For more information, visit www.redmoonherbs.com or call (888) 929-0777.
— Cecil Bothwell
Nonattachment for beginners
There’s something about sand art. Not the kind associated with preschoolers and food coloring, or the prepackaged pieces culled from beaches. We’re talking about the meticulously crafted sand paintings that take days to complete — only to be destroyed (or left to the whims of the elements) upon completion.
After all, nothing’s permanent — which is one of the lessons Buddhist sand artists teach with their colorful mandalas.
When China’s Cultural Revolution tried to stamp out Tibetan Buddhism, scores of crimson-clad monks and nuns began making their treacherous way — on foot, no less — across the Himalayas to India and Nepal. Now, decades later, this exiled Tibetan community is carefully preserving its cultural heritage. Songs, dances, spiritual philosophy and artistic techniques are all being passed on to the next generation, and much of this schooling takes place within monastery walls. Like the complex mantras the monks chant, Tibetan sand painting is an ancient practice handed down from teacher to student in an unbroken lineage that can be traced to the sixth century B.C.
On Friday, Sept. 9, the monks of the Sera Jey Monastery in southern India return to the Asheville area as part of the 2005 Shiwa Monks Tour. The Tibetan group will craft an elaborate sand mandala in the cafe area of Greenlife Grocery. They’ll also perform traditional Tibetan Buddhist chants and dances and even sell Tibetan handicrafts. The free, weekend-long program offers a chance to meet the monks, learn a bit about the culture, and make a donation to support the monastery’s programs.

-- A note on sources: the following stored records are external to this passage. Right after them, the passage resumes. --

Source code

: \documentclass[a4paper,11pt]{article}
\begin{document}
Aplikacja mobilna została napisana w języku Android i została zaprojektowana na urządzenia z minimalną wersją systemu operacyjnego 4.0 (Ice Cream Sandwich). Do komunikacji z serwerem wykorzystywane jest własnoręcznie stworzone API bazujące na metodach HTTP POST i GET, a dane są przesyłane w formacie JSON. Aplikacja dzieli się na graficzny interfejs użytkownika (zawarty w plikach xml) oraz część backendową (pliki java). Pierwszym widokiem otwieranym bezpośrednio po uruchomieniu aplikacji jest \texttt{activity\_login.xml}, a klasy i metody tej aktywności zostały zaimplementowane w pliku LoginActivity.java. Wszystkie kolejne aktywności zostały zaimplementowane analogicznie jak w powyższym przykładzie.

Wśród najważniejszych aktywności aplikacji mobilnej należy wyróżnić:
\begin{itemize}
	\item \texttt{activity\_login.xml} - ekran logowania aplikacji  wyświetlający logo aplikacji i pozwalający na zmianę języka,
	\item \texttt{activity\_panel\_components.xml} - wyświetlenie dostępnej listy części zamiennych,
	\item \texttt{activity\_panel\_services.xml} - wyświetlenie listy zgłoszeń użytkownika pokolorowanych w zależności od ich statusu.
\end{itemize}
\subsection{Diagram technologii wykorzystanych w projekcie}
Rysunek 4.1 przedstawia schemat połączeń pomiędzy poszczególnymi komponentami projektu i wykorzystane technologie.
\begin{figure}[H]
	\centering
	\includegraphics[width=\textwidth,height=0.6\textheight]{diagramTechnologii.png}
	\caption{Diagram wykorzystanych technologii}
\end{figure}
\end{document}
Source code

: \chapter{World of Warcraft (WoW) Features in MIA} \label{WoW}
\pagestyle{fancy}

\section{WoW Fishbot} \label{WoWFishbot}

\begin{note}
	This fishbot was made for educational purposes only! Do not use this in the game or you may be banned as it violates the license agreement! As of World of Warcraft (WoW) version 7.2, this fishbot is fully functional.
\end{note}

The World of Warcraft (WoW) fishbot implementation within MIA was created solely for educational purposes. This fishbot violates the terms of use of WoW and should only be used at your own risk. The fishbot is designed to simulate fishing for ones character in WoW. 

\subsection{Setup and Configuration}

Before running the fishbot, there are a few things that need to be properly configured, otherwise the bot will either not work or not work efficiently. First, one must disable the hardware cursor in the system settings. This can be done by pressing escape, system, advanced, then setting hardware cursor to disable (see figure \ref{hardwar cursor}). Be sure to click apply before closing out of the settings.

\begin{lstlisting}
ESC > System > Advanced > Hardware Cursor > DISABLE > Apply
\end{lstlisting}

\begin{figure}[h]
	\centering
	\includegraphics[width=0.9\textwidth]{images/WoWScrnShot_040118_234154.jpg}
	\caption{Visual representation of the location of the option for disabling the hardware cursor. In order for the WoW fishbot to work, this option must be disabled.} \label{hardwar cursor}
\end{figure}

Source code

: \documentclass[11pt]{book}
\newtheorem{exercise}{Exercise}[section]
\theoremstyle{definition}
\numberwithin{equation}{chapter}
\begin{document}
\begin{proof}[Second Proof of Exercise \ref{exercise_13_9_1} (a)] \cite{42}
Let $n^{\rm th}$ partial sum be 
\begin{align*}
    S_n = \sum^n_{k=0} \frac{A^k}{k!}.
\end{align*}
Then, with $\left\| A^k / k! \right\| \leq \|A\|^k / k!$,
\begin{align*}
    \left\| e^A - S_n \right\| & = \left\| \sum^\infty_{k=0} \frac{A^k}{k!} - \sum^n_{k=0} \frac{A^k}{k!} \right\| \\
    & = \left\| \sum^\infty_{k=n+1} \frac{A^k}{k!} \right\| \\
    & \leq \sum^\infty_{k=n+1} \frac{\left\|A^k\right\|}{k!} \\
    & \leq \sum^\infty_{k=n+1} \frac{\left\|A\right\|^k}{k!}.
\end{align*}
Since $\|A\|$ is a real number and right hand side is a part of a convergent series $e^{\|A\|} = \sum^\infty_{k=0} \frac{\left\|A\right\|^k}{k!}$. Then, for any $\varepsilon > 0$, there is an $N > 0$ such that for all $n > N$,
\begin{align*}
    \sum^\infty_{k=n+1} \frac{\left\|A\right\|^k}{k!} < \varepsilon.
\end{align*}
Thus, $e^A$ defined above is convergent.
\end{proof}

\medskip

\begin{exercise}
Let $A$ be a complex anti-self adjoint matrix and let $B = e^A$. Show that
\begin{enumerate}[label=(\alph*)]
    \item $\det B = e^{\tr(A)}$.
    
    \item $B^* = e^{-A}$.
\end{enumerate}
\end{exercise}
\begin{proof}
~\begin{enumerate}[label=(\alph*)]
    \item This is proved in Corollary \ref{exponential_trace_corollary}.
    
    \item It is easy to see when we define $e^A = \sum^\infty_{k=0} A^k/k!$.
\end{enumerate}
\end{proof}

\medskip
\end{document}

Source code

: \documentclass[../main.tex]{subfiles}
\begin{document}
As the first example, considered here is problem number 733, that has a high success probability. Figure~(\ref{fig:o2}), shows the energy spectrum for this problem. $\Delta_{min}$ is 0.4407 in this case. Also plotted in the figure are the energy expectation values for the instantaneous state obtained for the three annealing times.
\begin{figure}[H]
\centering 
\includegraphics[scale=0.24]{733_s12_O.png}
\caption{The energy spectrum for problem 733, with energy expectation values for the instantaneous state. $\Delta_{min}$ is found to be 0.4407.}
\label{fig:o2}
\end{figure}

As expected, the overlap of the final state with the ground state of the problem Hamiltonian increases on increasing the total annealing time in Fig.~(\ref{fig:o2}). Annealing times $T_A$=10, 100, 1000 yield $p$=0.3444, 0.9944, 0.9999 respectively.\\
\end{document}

Sera Jey Monastery now houses some 2,500 Tibetan refugees, and new refugees reportedly continue to arrive. Even providing just one meal a day requires considerable funds, and these touring monks are here seeking financial aid for this and other projects, including building a new home for the affiliated Kadampa Center in Raleigh, N.C. Besides buying crafts and making a contribution during the programs, Greenlife shoppers can also donate at the cash registers.
On Sunday, Sept. 11, the monks will complete their mandala. And following a 2 p.m. closing ceremony, the group will ritually dismantle the intricate sand art in a nearby body of water.